1
votes

How would one solve the following toy problem using dplyr:

Take a data frame where each row contains at least two iris species separated by spaces:

mySpecies <- data.frame(
  Species=c("lazica uniflora setosa", 
        "virginica setosa uniflora loczyi",
        "versicolor virginica"))

I'd like to add 2 columns to 'mySpecies' where each row contains the mean of the Sepal.Length and Sepal.Width for only those species available in a separate lookup table: the iris dataset: unique(iris$Species)

The output of this example should be the mySpecies data frame with additional 'Sepal.Length.mean' and 'Sepal.Width.mean' columns containing the mean of those variables across each species that appear in iris$Species.

So the first row would just contain the Sepal.Length and Sepal.Width for 'setosa', because the other species names don't appear in iris.
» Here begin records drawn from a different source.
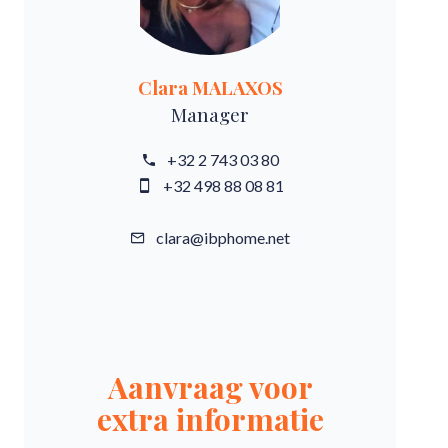
Clara MALAXOS
Manager
+32 2 743 03 80
+32 498 88 08 81
clara@ibphome.net
Aanvraag voor
extra informatie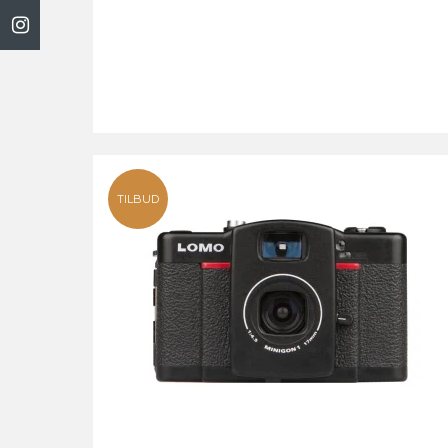
TILBUD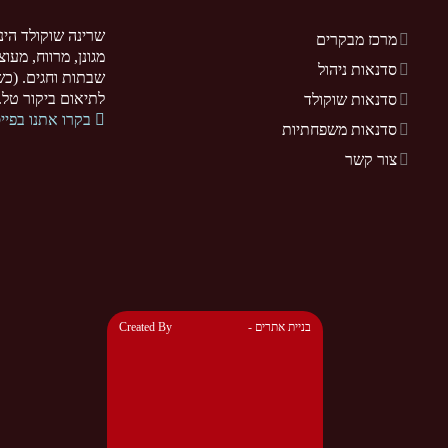
שרינה שוקולד הינ
מרכז מבקרים
מגונן, מרווח, מעו
סדנאות ניהול
שבתות וחגים. (כשר
לתיאום ביקור טל. 077-5255370. .sarina-chocolate.co.il
סדנאות שוקולד
בקרו אתנו בפיי
סדנאות משפחתיות
צור קשר
- בניית אתרים
Created By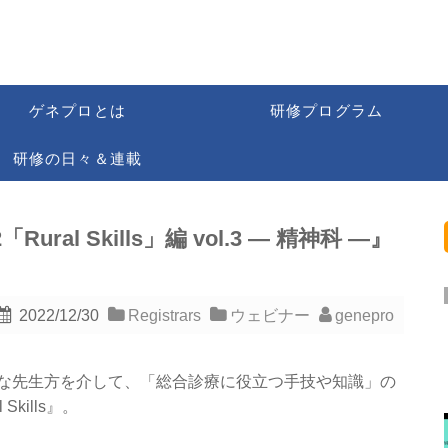
ゲネプロとは
研修プログラム
研修の日々＆連載
ral Skills」編 vol.3 ― 精神科 ―』
2022/12/30
Registrars
ウェビナー
genepro
な先生方を介して、「総合診療に役立つ手技や知識」の
kills』。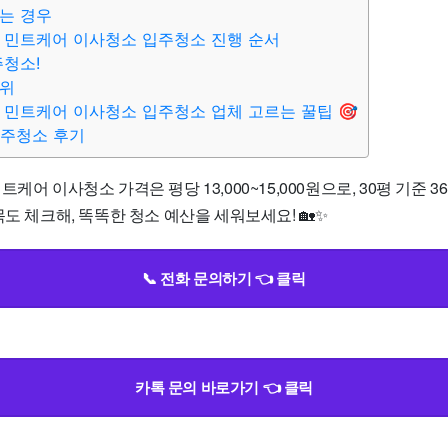
는 경우
 민트케어 이사청소 입주청소 진행 순서
주청소!
범위
 민트케어 이사청소 입주청소 업체 고르는 꿀팁 🎯
입주청소 후기
케어 이사청소 가격은 평당 13,000~15,000원으로, 30평 기준 3
목도 체크해, 똑똑한 청소 예산을 세워보세요! 🏡✨
📞 전화 문의하기 👈 클릭
카톡 문의 바로가기 👈 클릭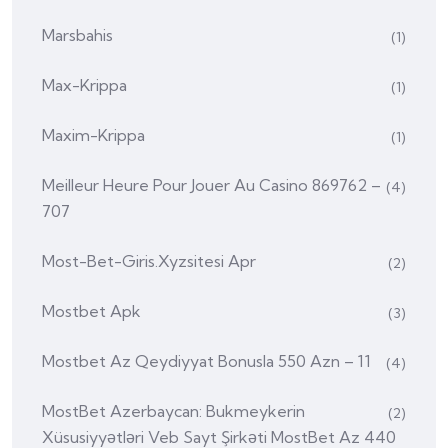
Marsbahis
(1)
Max-Krippa
(1)
Maxim-Krippa
(1)
Meilleur Heure Pour Jouer Au Casino 869762 –
(4)
707
Most-Bet-Giris.xyzsitesi Apr
(2)
Mostbet Apk
(3)
Mostbet Az Qeydiyyat Bonusla 550 Azn – 11
(4)
MostBet Azerbaycan: Bukmeykerin
(2)
Xüsusiyyətləri Veb Sayt Şirkəti MostBet Az 440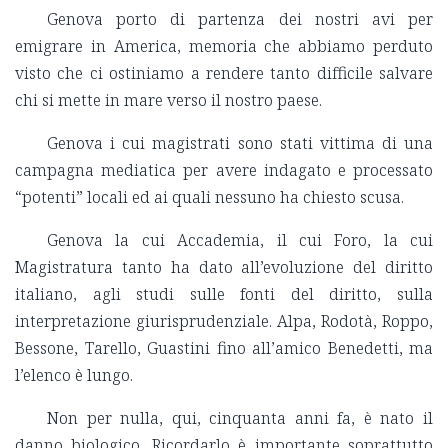
Genova porto di partenza dei nostri avi per
emigrare in America, memoria che abbiamo perduto
visto che ci ostiniamo a rendere tanto difficile salvare
chi si mette in mare verso il nostro paese.
Genova i cui magistrati sono stati vittima di una
campagna mediatica per avere indagato e processato
“potenti” locali ed ai quali nessuno ha chiesto scusa.
Genova la cui Accademia, il cui Foro, la cui
Magistratura tanto ha dato all’evoluzione del diritto
italiano, agli studi sulle fonti del diritto, sulla
interpretazione giurisprudenziale. Alpa, Rodotà, Roppo,
Bessone, Tarello, Guastini fino all’amico Benedetti, ma
l’elenco è lungo.
Non per nulla, qui, cinquanta anni fa, è nato il
danno biologico. Ricordarlo è importante soprattutto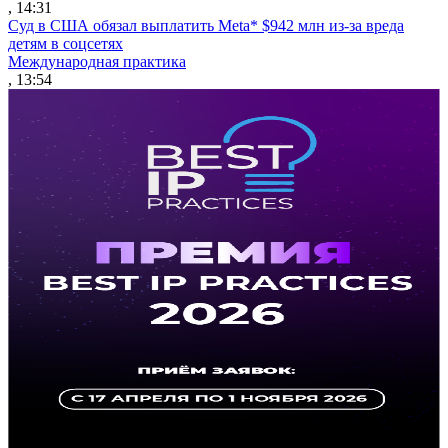
, 14:31
Суд в США обязал выплатить Meta* $942 млн из-за вреда
детям в соцсетях
Международная практика
, 13:54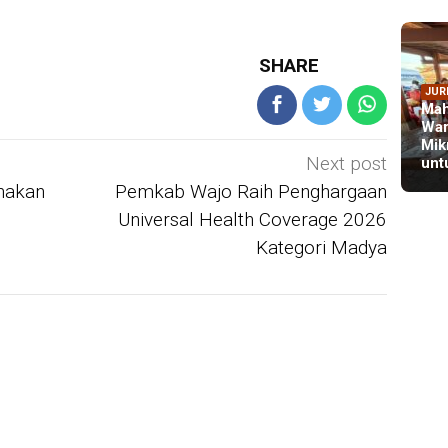
SHARE
JUR
Mah
War
Mik
Next post
unt
hakan
Pemkab Wajo Raih Penghargaan
IN 
Universal Health Coverage 2026
Sya
Kategori Madya
Per
For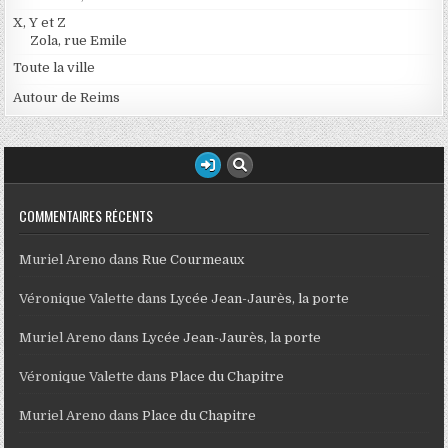
X, Y et Z
Zola, rue Emile
Toute la ville
Autour de Reims
COMMENTAIRES RÉCENTS
Muriel Areno
dans
Rue Courmeaux
Véronique Valette
dans
Lycée Jean-Jaurès, la porte
Muriel Areno
dans
Lycée Jean-Jaurès, la porte
Véronique Valette
dans
Place du Chapitre
Muriel Areno
dans
Place du Chapitre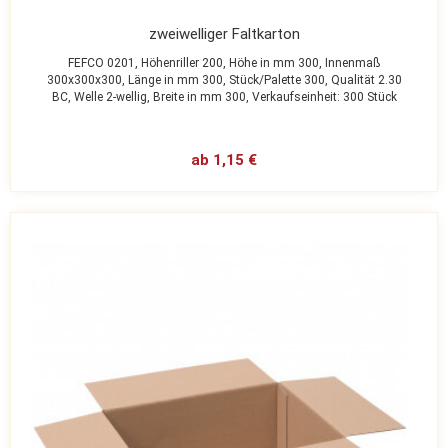
zweiwelliger Faltkarton
FEFCO 0201,
Höhenriller 200,
Höhe in mm 300,
Innenmaß
300x300x300,
Länge in mm 300,
Stück/Palette 300,
Qualität 2.30
BC,
Welle 2-wellig,
Breite in mm 300,
Verkaufseinheit: 300 Stück
ab 1,15 €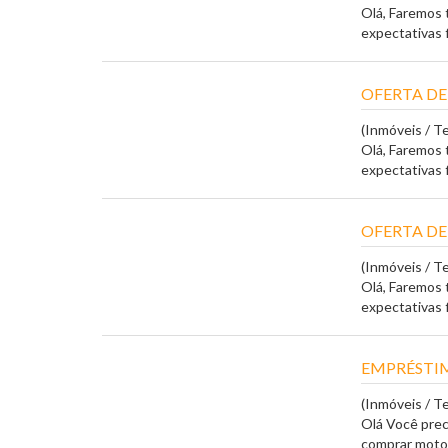
Olá, Faremos 
expectativas fi
OFERTA DE
(Inmóveis / T
Olá, Faremos 
expectativas fi
OFERTA DE
(Inmóveis / T
Olá, Faremos 
expectativas fi
EMPRÉSTIM
(Inmóveis / T
Olá Você prec
comprar motocic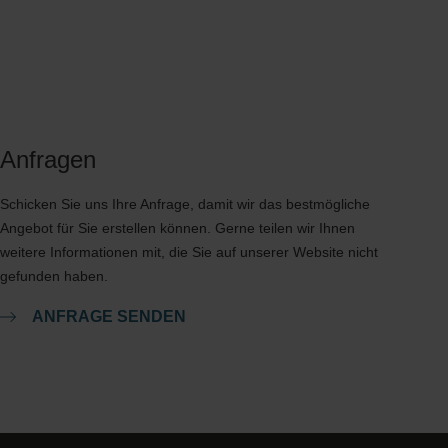
Anfragen
Schicken Sie uns Ihre Anfrage, damit wir das bestmögliche
Angebot für Sie erstellen können. Gerne teilen wir Ihnen
weitere Informationen mit, die Sie auf unserer Website nicht
gefunden haben.
ANFRAGE SENDEN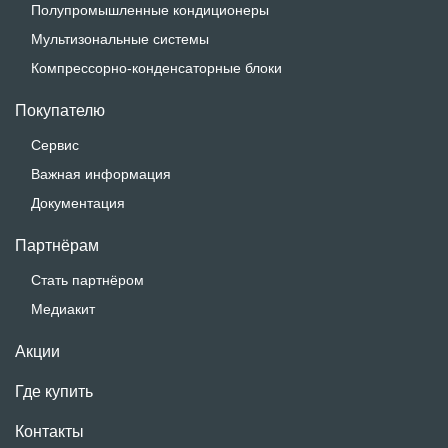
Полупромышленные кондиционеры
Мультизональные системы
Компрессорно-конденсаторные блоки
Покупателю
Сервис
Важная информация
Документация
Партнёрам
Стать партнёром
Медиакит
Акции
Где купить
Контакты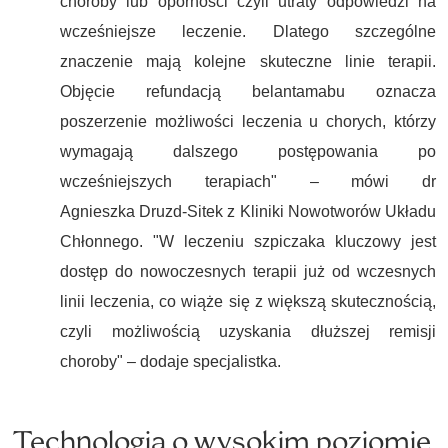
choroby lub oporności czyli utraty odpowiedzi na
wcześniejsze leczenie. Dlatego szczególne
znaczenie mają kolejne skuteczne linie terapii.
Objęcie refundacją belantamabu oznacza
poszerzenie możliwości leczenia u chorych, którzy
wymagają dalszego postępowania po
wcześniejszych terapiach" – mówi dr
Agnieszka Druzd-Sitek z Kliniki Nowotworów Układu
Chłonnego. "W leczeniu szpiczaka kluczowy jest
dostęp do nowoczesnych terapii już od wczesnych
linii leczenia, co wiąże się z większą skutecznością,
czyli możliwością uzyskania dłuższej remisji
choroby" – dodaje specjalistka.
Technologia o wysokim poziomie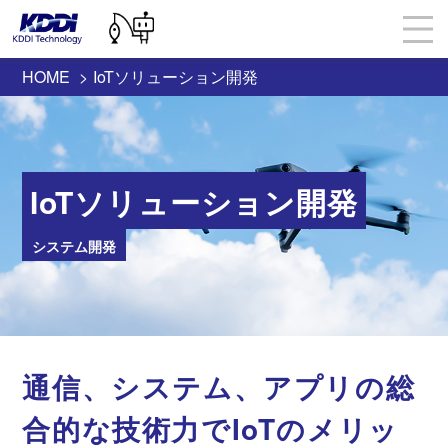
HOME
IoTソリューション開発
IoTソリューション開発
システム開発
通信、システム、アプリの総
合的な技術力でIoTのメリッ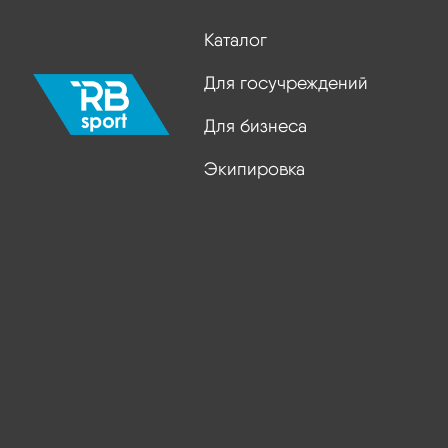
Каталог
Для госучреждений
Для бизнеса
Экипировка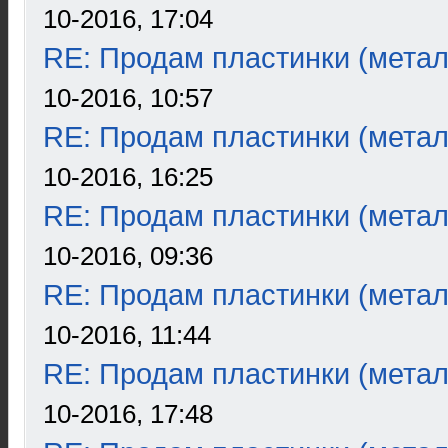
10-2016, 17:04
RE: Продам пластинки (метал
10-2016, 10:57
RE: Продам пластинки (метал
10-2016, 16:25
RE: Продам пластинки (метал
10-2016, 09:36
RE: Продам пластинки (метал
10-2016, 11:44
RE: Продам пластинки (метал
10-2016, 17:48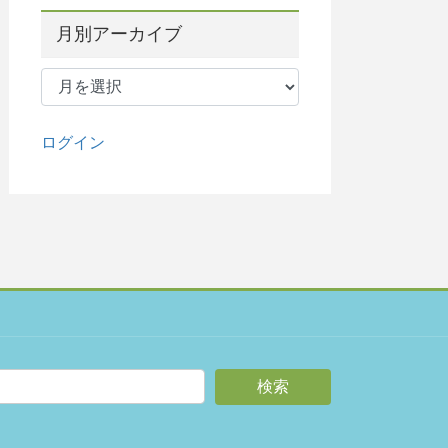
月別アーカイブ
月
別
ア
ー
ログイン
カ
イ
ブ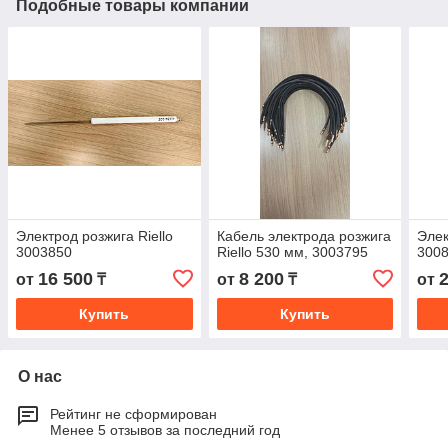
Подобные товары компании
Электрод розжига Riello
Кабель электрода розжига
Элек
3003850
Riello 530 мм, 3003795
300
16 500
8 200
от
₸
от
₸
от
Купить
Купить
О нас
Рейтинг не сформирован
Менее 5 отзывов за последний год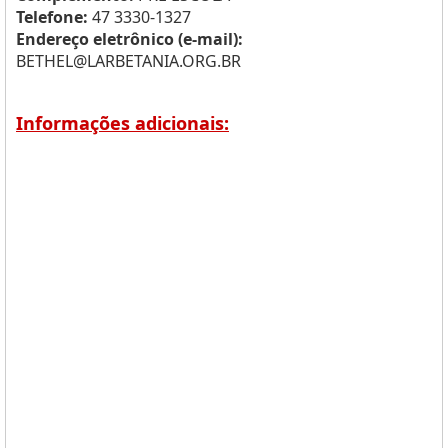
Telefone:
47 3330-1327
Endereço eletrônico (e-mail):
BETHEL@LARBETANIA.ORG.BR
Informações adicionais: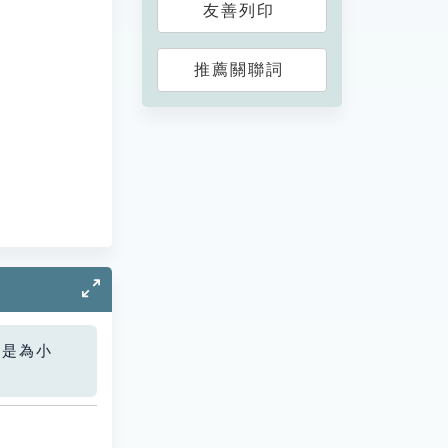
友善列印
推薦關聯詞
您是為小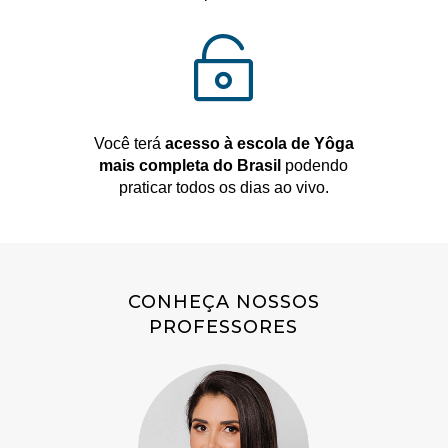

Você terá
acesso à escola de Yôga
mais completa do Brasil
podendo
praticar todos os dias ao vivo.
CONHEÇA NOSSOS
PROFESSORES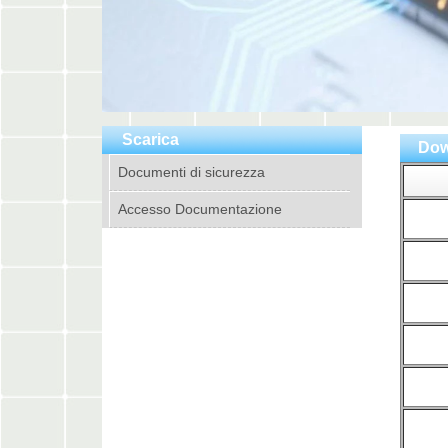
Scarica
Dow
Documenti di sicurezza
Accesso Documentazione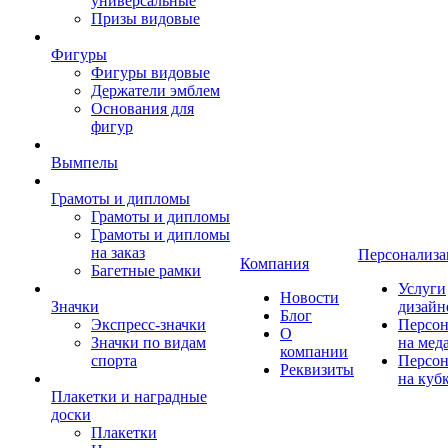
универсальные
Призы видовые
Фигуры
Фигуры видовые
Держатели эмблем
Основания для
фигур
Вымпелы
Грамоты и дипломы
Грамоты и дипломы
Грамоты и дипломы
на заказ
Персонализа
Компания
Багетные рамки
Услуги
Новости
Значки
дизайн
Блог
Экспресс-значки
Персон
О
Значки по видам
на мед
компании
спорта
Персон
Реквизиты
на куб
Плакетки и наградные
доски
Плакетки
The second row, however, would contain the means of Sepal.Length and Sepal.Width across 'virginica' and 'setosa', because they both appear in the lookup table (i.e. iris).

Note that this is a toy example but my actual dataframes are quite large.

2
So what's the desired output for your example?lukeA
It is not clear how you want the outputakrun
Did you mean iris %>% group_by(Species) %>% summarise_each(funs(mean), Sepal.Length:Sepal.Width) %>% bind_cols(., mySpecies)akrun
I've elaborated on the desired outputBDA

2 Answers

1
votes

Here you go. First, split up your string into individual species; then for each group: filter the rows that match, and compute the mean.

mySpecies %>%
    group_by(Species) %>%
    do({
        spec <- strsplit(as.character(.$Species), " ", fixed=TRUE)[[1]]
        filter(iris, Species %in% spec) %>%
            summarise_each(funs(mean), Sepal.Length, Sepal.Width)
    })
0
votes
library(dplyr)

mySpecies= c("setosa", "loczyi", "virginica")

filter(iris, Species %in% mySpecies) %>%
    group_by(iris, Species) %>% 
    summarise(mean_width = mean(Sepal.Width),
              mean_length = mean(Sepal.Length))